The Federal Trade Commission (FTC) will soon enact a rule that will ban most noncompete agreements. But the Nevada Legislature should secure a ban on noncompete agreements for our workers in the next legislative session nevertheless. Noncompetes prevent workers from freely moving in the labor market by limiting their ability to earn a living or seek better opportunities in their field.
In what an opinion columnist in The New York Times calls the “Great American Labor Trap,” noncompetes lead to lost wages of $250 billion per year nationally, due to one in five American workers being subject to noncompetes. Not used merely for deep-pocketed executives with bargaining power, noncompetes effectively ban workers from their professions and infiltrate all labor sectors — even hairstylists, security guards and medical professionals.
Noncompete agreements fly against the ostensible core value of economic liberty, for which the FTC functions as a sentinel at the gates for “unfair methods of competition.”
“Unless you’re willing to move hundreds of miles away or take a huge pay cut to restart your career from scratch, a noncompete can effectively lock you into a job. That’s a clear restriction of individual liberty,” FTC Chair Lina Khan stated. The agency now drafts a new regulation to ban or severely limit noncompetes.
Noncompetes strangle workers’ futures. Handcuffing workers’ employment options decrease the possibilities of wage increases and job mobility throughout the labor market — giving employers an unfair edge over workers. A company doesn’t feel compelled to give a raise or treat an employee better if they can’t take a job across town. States with bans already in place saw wage increases immediately after rollout.
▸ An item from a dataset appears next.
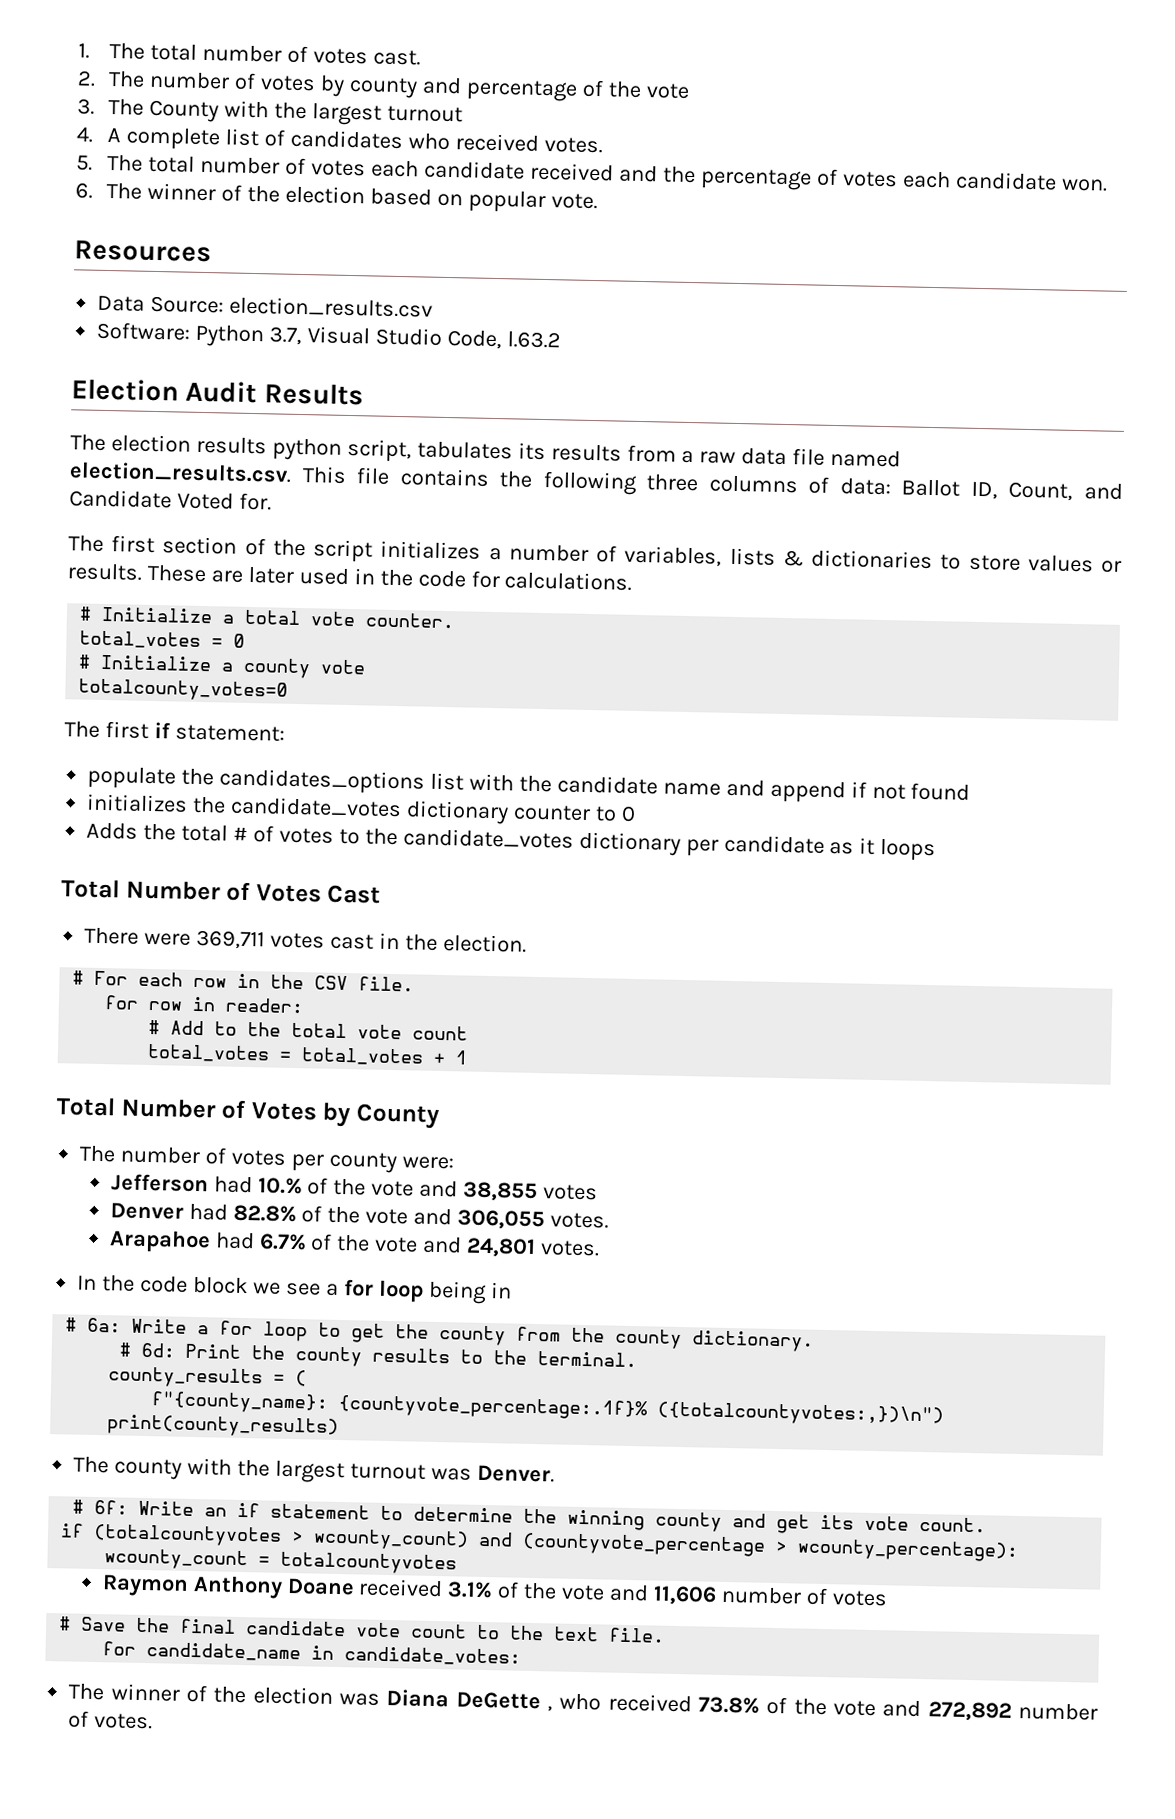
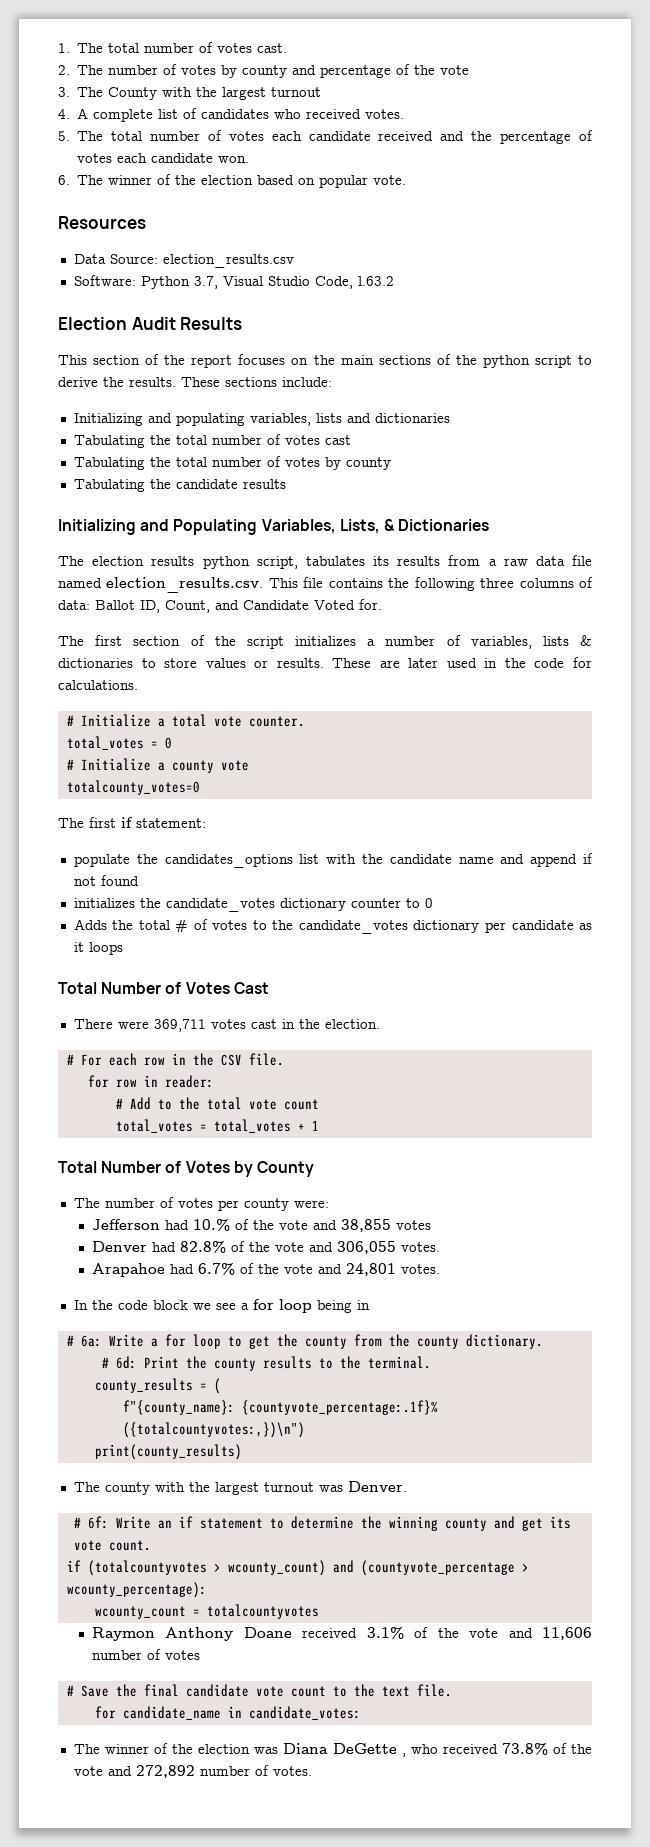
(364, 394) none -> [58,354,592,368] [58,377,332,387] [73,413,450,426] [73,434,351,448] [73,456,391,470] [73,479,286,492] [58,519,490,535] // This section of the report focuses on the main sections of the python script to derive the results. These sections include: // Initializing and populating variables, lists and dictionaries // Tabulating the total number of votes cast // Tabulating the total number of votes by county // Tabulating the candidate results // Initializing and Populating Variables, Lists, & Dictionaries

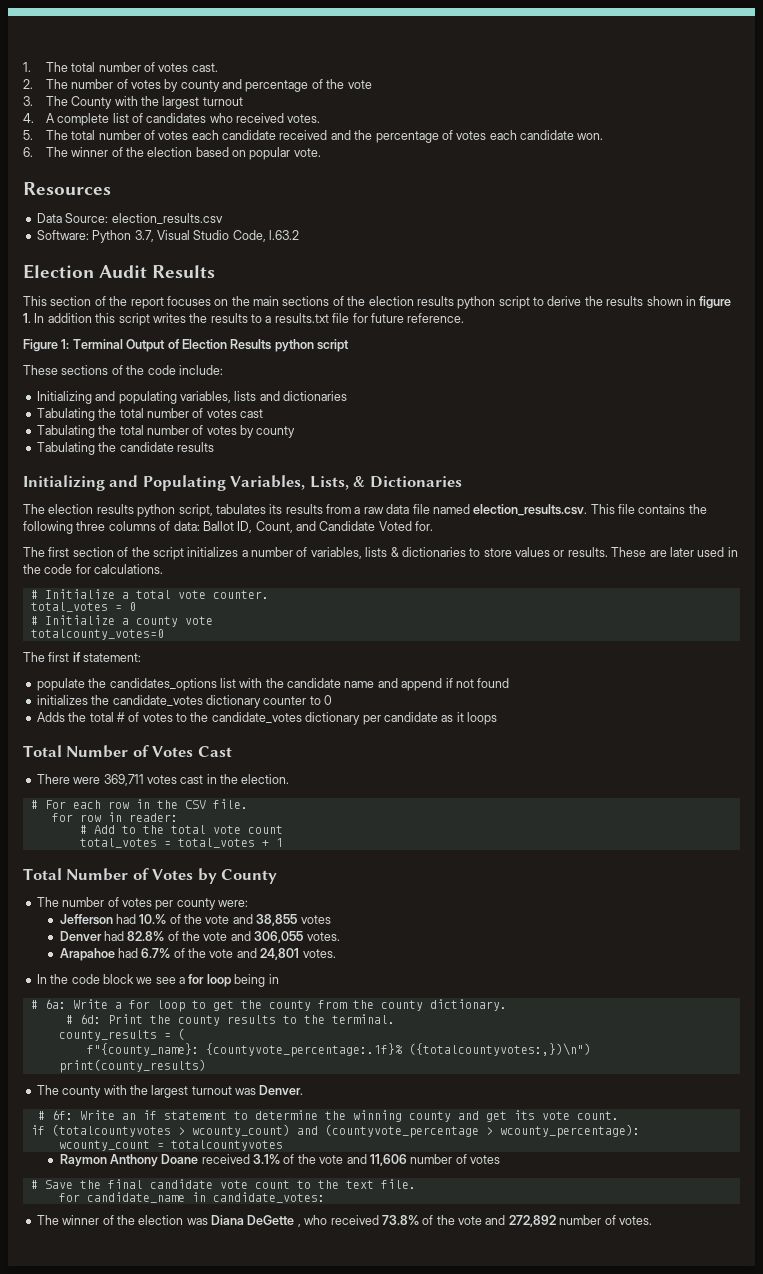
(477, 360) none -> [368,296,454,306] election results
[129,377,277,387] results. These sections -> [606,296,732,309] [23,313,465,326] [23,339,349,352] [23,365,176,375] results shown in figure 1. In addition this script writes the results to a results.txt file for future reference. // Figure 1: Terminal Output of Election Results python script // These sections of the code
The FTC’s planned ban is sweeping and unprecedented. And — unfortunately — it stands a good chance of being struck down soon in federal court. The post Trump-era Supreme Court has proved generally hostile to administrative agencies tackling any major issues.
This means states need to do more. Two Nevada statutes are relevant here. In 2016, the Legislature enshrined the “blue pencil doctrine.” This allows judges to strike down noncompetes that are “unreasonable” in scope or geography while keeping the remainder in effect. For example, if a noncompete agreement runs for five years, the judge may do some editing — turning an unreasonable five-year term into a more reasonable three-year ban.
Employers know (or at least their lawyers know) that even if a lawsuit reaches the courts, the judge will give some effect to the noncompete, even where the employer overreaches. This, coupled with the understanding that many workers lack the legal savvy or resources to contest a noncompete, creates the impetus for the agreements’ continued use. In the 2021 session, the Legislature thankfully banned hourly worker noncompetes, but did not stop the use of the blue pencil doctrine.
Noncompete agreements promote harassment of former employees and even unenforceable ones may stop employees from changing jobs. Even if a former worker abides by the contractual obligations of a noncompete, an employer may still use it as a justification to threaten and harass departing employees.
Without knowing if the noncompete is enforceable and without the resources to hire counsel to investigate further, workers tend to acquiesce. These scare tactics reinforce the belief that the noncompete agreements are valid regardless of actual enforceability. These tactics remain common especially amongst Nevada’s health care providers.
Nevada’s persistent health care shortages underscore noncompete agreements’ ill effects. Two out of three Nevadans live without ready access to general practitioners. Health care corporations create oligopolies and fiercely defend their carved out territories through noncompetes. By ceding to the employer the power to redistribute patients, noncompetes divide doctors from patients. Doctors are hence blocked from freely serving their communities; creating worse patient outcomes and higher health care costs.
Certainly, businesses require contracting safeguards for their legitimate economic interests, but businesses have many other legal tools to utilize: nondisclosure agreements, nonsolicitation clauses and trade secret protections. Term employment contracts can protect employer investment in a worker just as well or better than noncompete clauses. A familiar business, Major League Baseball, thrives with these contracts, while still maintaining player mobility.
Businesses have — and will continue to have — leverage to protect their legitimate interests. Instead, noncompetes are used merely to keep employees from leaving.
The business interest in noncompete agreements simply does not outweigh the public good. Continuing to enforce noncompetes agreements will create further harm not only to workers, but to Nevada as a whole. The Nevada Legislature should follow the FTC’s lead and protect our workers by passing a statutory ban on noncompete agreements in the next session.
Kathryn James is a student at UNLV’s Boyd School of Law, and has done extensive research and work on this topic with professor Benjamin Edwards and the university’s Public Policy Clinic.